AI finds new uses for existing medications

US-based scientists are using artificial intelligence (AI) to find new uses for existing medications with the aim of speeding up drug repurposing.

Researchers at Ohio State University has developed a machine-learning method that crunches large amounts of data to help determine which existing medications could improve outcomes in diseases for which they are not prescribed.

The researchers created a framework that combines patient care-related datasets with high-powered computation to arrive at repurposed drug candidates and the estimated effects of those existing medications on a defined set of outcomes.

Though this study focused on proposed repurposing of drugs to prevent heart failure and stroke in patients with coronary artery disease, the team has said that the framework is flexible and could be applied to most diseases.

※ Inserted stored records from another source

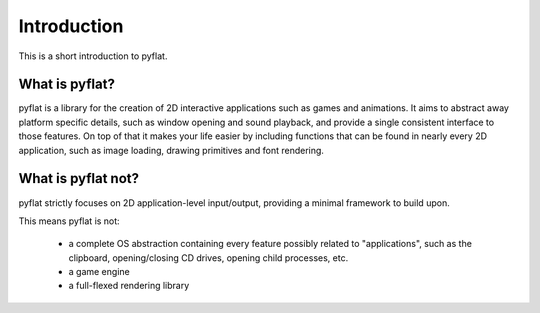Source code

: Introduction
============

This is a short introduction to pyflat.

What is pyflat?
---------------
pyflat is a library for the creation of 2D interactive applications such as games and animations. It aims to abstract away platform specific details, such as window opening and sound playback, and provide a single consistent interface to those features. On top of that it makes your life easier by including functions that can be found in nearly every 2D application, such as image loading, drawing primitives and font rendering.

What is pyflat not?
-------------------
pyflat strictly focuses on 2D application-level input/output, providing a minimal framework to build upon.

This means pyflat is not:

 - a complete OS abstraction containing every feature possibly related to "applications", such as the clipboard, opening/closing CD drives, opening child processes, etc.
 - a game engine
 - a full-flexed rendering library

Ping Zhang, assistant professor of computer science and engineering and biomedical informatics at Ohio State, said: “This work shows how artificial intelligence can be used to test a drug on a patient, and speed up hypothesis generation and potentially speed up a clinical trial.

“But we will never replace the physician – drug decisions will always be made by clinicians.”

The research team used insurance claims data on almost 1.2 million heart-disease patients, which provided information on their assigned treatment, disease outcomes and various values for potential confounders.

The deep learning algorithm also has the power to take into account the passage of time in each patient’s experience – for every visit, prescription and diagnostic test. The model input for drugs is based on their active ingredients.

Applying what is called causal inference theory, the researchers categorised, for the purposes of this analysis, the active drug and placebo patient groups that would be found in a clinical trial. The model tracked patients for two years – and compared their disease status at that end point to whether or not they took medications, which drugs they took and when they started the regimen.

The model yielded nine drugs considered likely to provide therapeutic benefits to lower the risk of heart failure and stroke in coronary artery disease patients, three of which are currently in use.

Zhang added: “With causal inference, we can address the problem of having multiple treatments. We don’t answer whether drug A or drug B works for this disease or not, but figure out which treatment will have the better performance

“My motivation is applying this, along with other experts, to find drugs for diseases without any current treatment. This is very flexible, and we can adjust case-by-case. The general model could be applied to any disease if you can define the disease outcome.”